[Joint position lists]
★ ★ ★
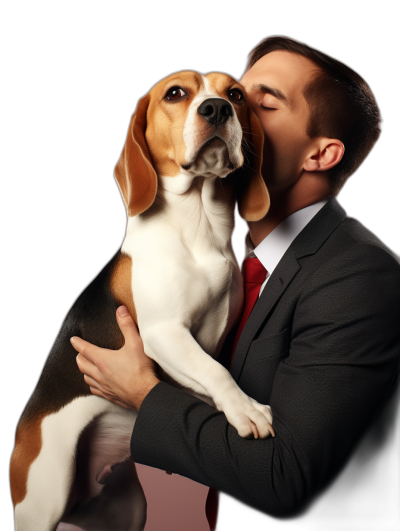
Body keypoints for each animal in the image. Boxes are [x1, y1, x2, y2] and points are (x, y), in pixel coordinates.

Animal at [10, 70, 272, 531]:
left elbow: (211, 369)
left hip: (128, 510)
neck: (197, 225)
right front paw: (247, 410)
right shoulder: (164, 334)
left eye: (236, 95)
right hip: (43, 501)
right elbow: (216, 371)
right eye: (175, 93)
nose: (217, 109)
★ ★ ★
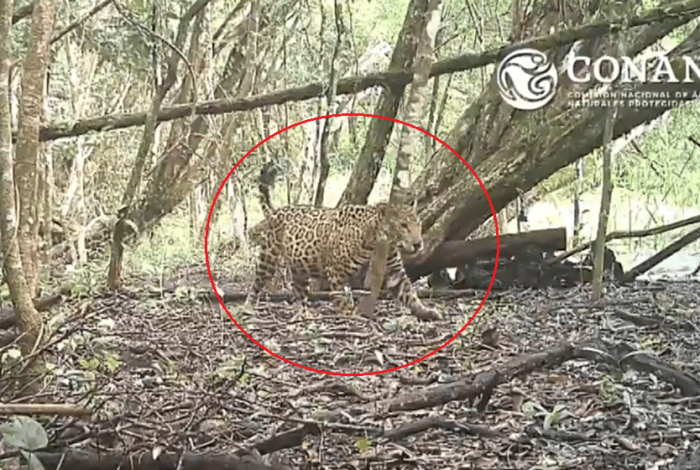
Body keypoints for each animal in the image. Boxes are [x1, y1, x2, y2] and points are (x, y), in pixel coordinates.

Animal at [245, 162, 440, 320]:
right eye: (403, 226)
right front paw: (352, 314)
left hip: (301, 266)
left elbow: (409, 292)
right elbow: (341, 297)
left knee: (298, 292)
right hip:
★ ★ ★
TASK ITEM: Copy each line of the data that contains the word "right", leaving the other lines out.

ANSWER TO THIS TASK:
right front paw: (247, 410)
right shoulder: (164, 334)
right hip: (43, 501)
right elbow: (216, 371)
right eye: (175, 93)
right eye: (403, 226)
right front paw: (352, 314)
right elbow: (341, 297)
right hip:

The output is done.